I live very near a road with a 40mph limit, but it is long and straight and it isnt uncommon for people to speed a bit. Not the end of the world.
The council built an underpass/tunnell so that kids could walk under the road to cross it, but as things happen, someone got assaulted there at some point late at night about 10 years ago, so they got super clever and stuck a traffic light and a pedestrian crossing, and closed the underpass. What this now means is that 2600 children cross this road twice a day to get to the big school across the road. Sometimes it gets a bit noisy and screamy

Anyway last Saturday this happened.
http://www.ilfordrecorder.co.uk/new...l_collision_leave_tributes_at_scene_1_4040010
In case the link doesnt work, a 20yo and his 16yo passenger on a motorcycle were killed when they hit a pedestrian going across the new pedestrian crossing (who knows who was wrong or who was right, the motorcyclists are dead and rumour has it the pedestrian had his legs amputated at the scene). The road was closed for about 7 hours and we had helicopters landing in the park next door and all kak and drama you can imagine.
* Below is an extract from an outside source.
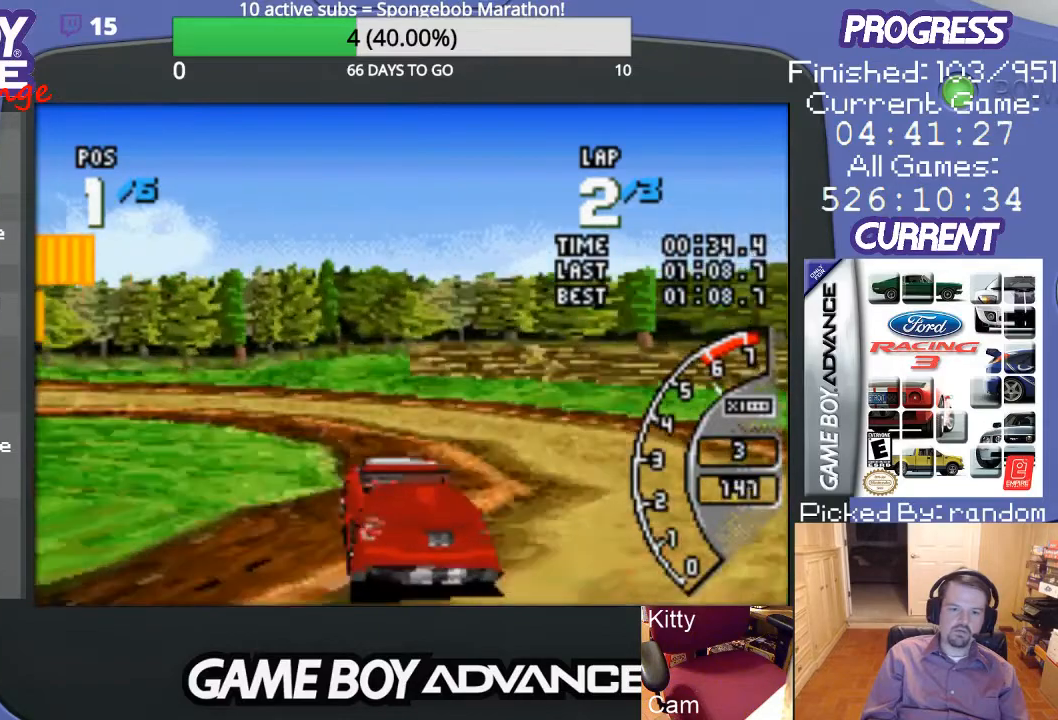
{"buttons": ["DPAD_LEFT"], "events": [[33, "DPAD_LEFT", "down"], [100, "DPAD_UP", "down"], [233, "DPAD_UP", "up"], [467, "A", "up"]]}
So sitting here tonight and you hear a rumbling. Around 50 motorcycles have just pulled up outside (it is a 2 lane motorway, and the have blocked off the left lane) and they are all paying their respects, from various parts of the country.
I went outside and spoke to them (we heard the accident last weekend) and took a few photos. Its quite emotional.
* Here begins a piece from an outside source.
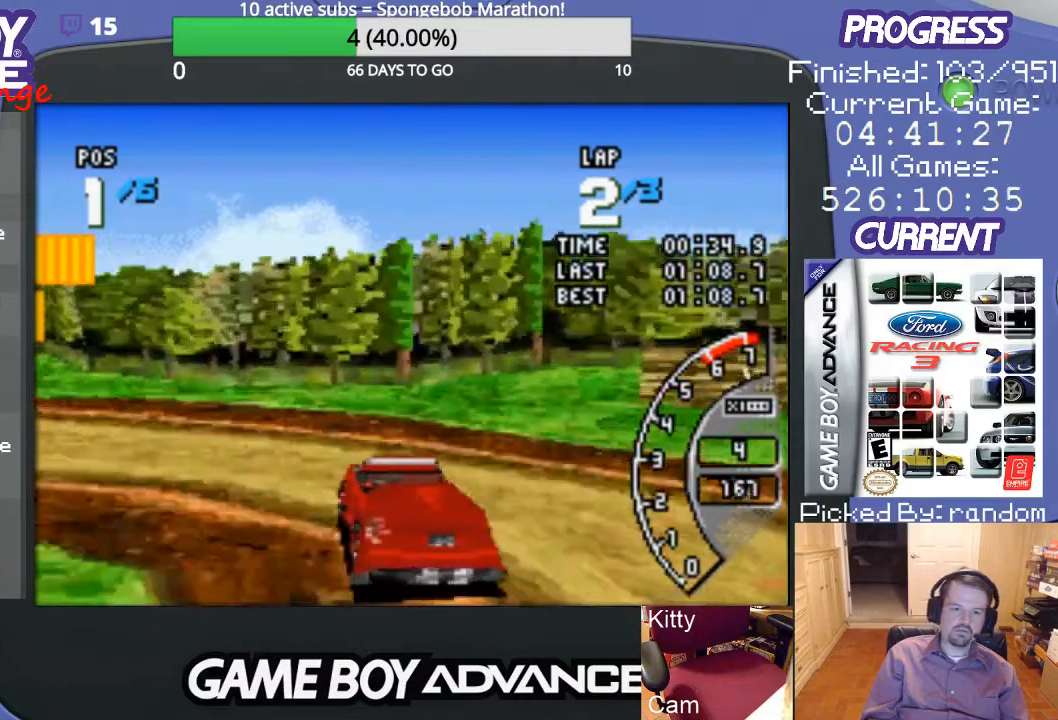
{"buttons": ["A", "DPAD_LEFT"], "events": [[333, "A", "down"]]}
And then (what looks like) the members of a bmw forum pulled up...about 30 of them all with their hazards on. There is about half a mile of cars outside my house, with people by the pedestrian crossing, forcing the cars to slow down and pay their respects. Obviously this has all been organised via twitter and forums and I'm seeing the queue get bigger outside, so I guess some other "clubs" have come too.

Its a seriously emotional scene. Many people are just sitting on the pavement crying over these young lads. This has been ongoing for about 2 hours now and the police are staying away and leaving the people to grieve (it is a "red route" road..no stopping at any time)

faith in humanity restored.

edit: just seen a beautiful GTR coming from far down the road, hogging both lanes with his hazards on, doing about 20mph with a huge stream of cars following him.

Reactions: Like 5


----------



## Silver (25/4/15)

Thanks for sharing @Xhale
Hope you took a pic of your own?


----------



## Riaz (25/4/15)

Thanks for sharing that story @Xhale

Since I started biking I joined the Think Bike forum and I can attest to the bikers and their enthusiasm and love for one another- much like the love us vapers have for one another. 

I also hope you took some pics?


Sent from my iPhone using Tapatalk

Reactions: Like 1


----------



## Silver (25/4/15)

Ride safe @Riaz!

Reactions: Thanks 1


----------